Request:
Copy every line of the listing below word for word.

Stored data:
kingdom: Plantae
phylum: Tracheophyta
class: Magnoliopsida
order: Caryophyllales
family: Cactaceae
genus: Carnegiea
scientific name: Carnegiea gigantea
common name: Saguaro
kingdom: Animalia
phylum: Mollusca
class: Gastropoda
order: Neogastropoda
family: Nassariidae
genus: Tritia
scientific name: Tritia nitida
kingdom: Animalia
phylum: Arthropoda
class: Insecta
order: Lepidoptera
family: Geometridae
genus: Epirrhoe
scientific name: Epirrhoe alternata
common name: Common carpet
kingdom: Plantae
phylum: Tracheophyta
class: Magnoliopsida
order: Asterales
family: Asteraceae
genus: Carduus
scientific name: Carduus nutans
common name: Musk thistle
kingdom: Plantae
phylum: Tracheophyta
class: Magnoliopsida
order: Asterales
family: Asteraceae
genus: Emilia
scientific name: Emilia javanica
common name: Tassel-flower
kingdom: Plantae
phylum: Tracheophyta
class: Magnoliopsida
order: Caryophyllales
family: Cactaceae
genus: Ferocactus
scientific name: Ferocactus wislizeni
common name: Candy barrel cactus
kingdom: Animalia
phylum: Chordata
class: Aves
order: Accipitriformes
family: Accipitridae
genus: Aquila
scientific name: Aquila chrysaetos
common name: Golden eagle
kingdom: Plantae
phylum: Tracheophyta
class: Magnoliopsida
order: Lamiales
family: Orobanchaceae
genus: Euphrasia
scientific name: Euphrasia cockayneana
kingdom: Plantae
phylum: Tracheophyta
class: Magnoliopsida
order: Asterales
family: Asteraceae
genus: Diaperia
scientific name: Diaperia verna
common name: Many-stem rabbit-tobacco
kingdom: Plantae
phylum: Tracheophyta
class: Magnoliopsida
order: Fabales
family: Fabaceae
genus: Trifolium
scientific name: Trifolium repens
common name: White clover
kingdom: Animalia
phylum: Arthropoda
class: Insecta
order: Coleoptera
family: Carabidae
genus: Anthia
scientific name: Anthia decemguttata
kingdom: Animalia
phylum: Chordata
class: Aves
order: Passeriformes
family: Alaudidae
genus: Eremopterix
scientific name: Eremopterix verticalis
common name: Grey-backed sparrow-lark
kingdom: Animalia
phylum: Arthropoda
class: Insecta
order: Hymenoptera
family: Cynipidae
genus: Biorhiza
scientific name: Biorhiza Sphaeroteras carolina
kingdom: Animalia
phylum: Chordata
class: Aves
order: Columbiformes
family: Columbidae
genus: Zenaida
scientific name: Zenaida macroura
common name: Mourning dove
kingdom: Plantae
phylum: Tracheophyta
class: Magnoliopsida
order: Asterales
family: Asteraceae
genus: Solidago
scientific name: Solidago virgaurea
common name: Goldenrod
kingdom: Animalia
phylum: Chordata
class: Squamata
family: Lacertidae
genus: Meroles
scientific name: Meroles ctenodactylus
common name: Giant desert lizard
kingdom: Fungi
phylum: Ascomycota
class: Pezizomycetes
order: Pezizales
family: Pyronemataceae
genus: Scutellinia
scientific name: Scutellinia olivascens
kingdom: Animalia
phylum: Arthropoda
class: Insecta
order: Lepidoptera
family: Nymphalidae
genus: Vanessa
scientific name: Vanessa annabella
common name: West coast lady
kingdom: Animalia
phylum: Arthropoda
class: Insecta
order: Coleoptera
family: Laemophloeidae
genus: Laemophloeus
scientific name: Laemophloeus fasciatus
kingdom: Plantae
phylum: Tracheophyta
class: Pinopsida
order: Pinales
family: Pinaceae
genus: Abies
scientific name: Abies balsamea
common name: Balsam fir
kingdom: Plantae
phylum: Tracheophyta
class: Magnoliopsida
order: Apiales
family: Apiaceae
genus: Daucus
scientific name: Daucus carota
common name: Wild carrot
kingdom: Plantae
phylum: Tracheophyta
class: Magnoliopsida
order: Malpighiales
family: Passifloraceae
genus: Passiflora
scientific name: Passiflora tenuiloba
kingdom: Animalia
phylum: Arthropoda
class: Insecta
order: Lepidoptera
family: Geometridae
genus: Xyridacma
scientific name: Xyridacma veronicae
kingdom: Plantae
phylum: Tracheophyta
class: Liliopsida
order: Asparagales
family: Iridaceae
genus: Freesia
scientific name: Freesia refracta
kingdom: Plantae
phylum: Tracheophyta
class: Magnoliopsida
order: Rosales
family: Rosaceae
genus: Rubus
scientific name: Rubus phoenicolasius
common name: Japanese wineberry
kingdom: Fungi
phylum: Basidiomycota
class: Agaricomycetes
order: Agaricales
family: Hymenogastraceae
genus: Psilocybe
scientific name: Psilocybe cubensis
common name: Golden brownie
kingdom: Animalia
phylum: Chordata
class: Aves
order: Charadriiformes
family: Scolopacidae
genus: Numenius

The answer:
kingdom: Plantae
phylum: Tracheophyta
class: Magnoliopsida
order: Caryophyllales
family: Cactaceae
genus: Carnegiea
scientific name: Carnegiea gigantea
common name: Saguaro
kingdom: Animalia
phylum: Mollusca
class: Gastropoda
order: Neogastropoda
family: Nassariidae
genus: Tritia
scientific name: Tritia nitida
kingdom: Animalia
phylum: Arthropoda
class: Insecta
order: Lepidoptera
family: Geometridae
genus: Epirrhoe
scientific name: Epirrhoe alternata
common name: Common carpet
kingdom: Plantae
phylum: Tracheophyta
class: Magnoliopsida
order: Asterales
family: Asteraceae
genus: Carduus
scientific name: Carduus nutans
common name: Musk thistle
kingdom: Plantae
phylum: Tracheophyta
class: Magnoliopsida
order: Asterales
family: Asteraceae
genus: Emilia
scientific name: Emilia javanica
common name: Tassel-flower
kingdom: Plantae
phylum: Tracheophyta
class: Magnoliopsida
order: Caryophyllales
family: Cactaceae
genus: Ferocactus
scientific name: Ferocactus wislizeni
common name: Candy barrel cactus
kingdom: Animalia
phylum: Chordata
class: Aves
order: Accipitriformes
family: Accipitridae
genus: Aquila
scientific name: Aquila chrysaetos
common name: Golden eagle
kingdom: Plantae
phylum: Tracheophyta
class: Magnoliopsida
order: Lamiales
family: Orobanchaceae
genus: Euphrasia
scientific name: Euphrasia cockayneana
kingdom: Plantae
phylum: Tracheophyta
class: Magnoliopsida
order: Asterales
family: Asteraceae
genus: Diaperia
scientific name: Diaperia verna
common name: Many-stem rabbit-tobacco
kingdom: Plantae
phylum: Tracheophyta
class: Magnoliopsida
order: Fabales
family: Fabaceae
genus: Trifolium
scientific name: Trifolium repens
common name: White clover
kingdom: Animalia
phylum: Arthropoda
class: Insecta
order: Coleoptera
family: Carabidae
genus: Anthia
scientific name: Anthia decemguttata
kingdom: Animalia
phylum: Chordata
class: Aves
order: Passeriformes
family: Alaudidae
genus: Eremopterix
scientific name: Eremopterix verticalis
common name: Grey-backed sparrow-lark
kingdom: Animalia
phylum: Arthropoda
class: Insecta
order: Hymenoptera
family: Cynipidae
genus: Biorhiza
scientific name: Biorhiza Sphaeroteras carolina
kingdom: Animalia
phylum: Chordata
class: Aves
order: Columbiformes
family: Columbidae
genus: Zenaida
scientific name: Zenaida macroura
common name: Mourning dove
kingdom: Plantae
phylum: Tracheophyta
class: Magnoliopsida
order: Asterales
family: Asteraceae
genus: Solidago
scientific name: Solidago virgaurea
common name: Goldenrod
kingdom: Animalia
phylum: Chordata
class: Squamata
family: Lacertidae
genus: Meroles
scientific name: Meroles ctenodactylus
common name: Giant desert lizard
kingdom: Fungi
phylum: Ascomycota
class: Pezizomycetes
order: Pezizales
family: Pyronemataceae
genus: Scutellinia
scientific name: Scutellinia olivascens
kingdom: Animalia
phylum: Arthropoda
class: Insecta
order: Lepidoptera
family: Nymphalidae
genus: Vanessa
scientific name: Vanessa annabella
common name: West coast lady
kingdom: Animalia
phylum: Arthropoda
class: Insecta
order: Coleoptera
family: Laemophloeidae
genus: Laemophloeus
scientific name: Laemophloeus fasciatus
kingdom: Plantae
phylum: Tracheophyta
class: Pinopsida
order: Pinales
family: Pinaceae
genus: Abies
scientific name: Abies balsamea
common name: Balsam fir
kingdom: Plantae
phylum: Tracheophyta
class: Magnoliopsida
order: Apiales
family: Apiaceae
genus: Daucus
scientific name: Daucus carota
common name: Wild carrot
kingdom: Plantae
phylum: Tracheophyta
class: Magnoliopsida
order: Malpighiales
family: Passifloraceae
genus: Passiflora
scientific name: Passiflora tenuiloba
kingdom: Animalia
phylum: Arthropoda
class: Insecta
order: Lepidoptera
family: Geometridae
genus: Xyridacma
scientific name: Xyridacma veronicae
kingdom: Plantae
phylum: Tracheophyta
class: Liliopsida
order: Asparagales
family: Iridaceae
genus: Freesia
scientific name: Freesia refracta
kingdom: Plantae
phylum: Tracheophyta
class: Magnoliopsida
order: Rosales
family: Rosaceae
genus: Rubus
scientific name: Rubus phoenicolasius
common name: Japanese wineberry
kingdom: Fungi
phylum: Basidiomycota
class: Agaricomycetes
order: Agaricales
family: Hymenogastraceae
genus: Psilocybe
scientific name: Psilocybe cubensis
common name: Golden brownie
kingdom: Animalia
phylum: Chordata
class: Aves
order: Charadriiformes
family: Scolopacidae
genus: Numenius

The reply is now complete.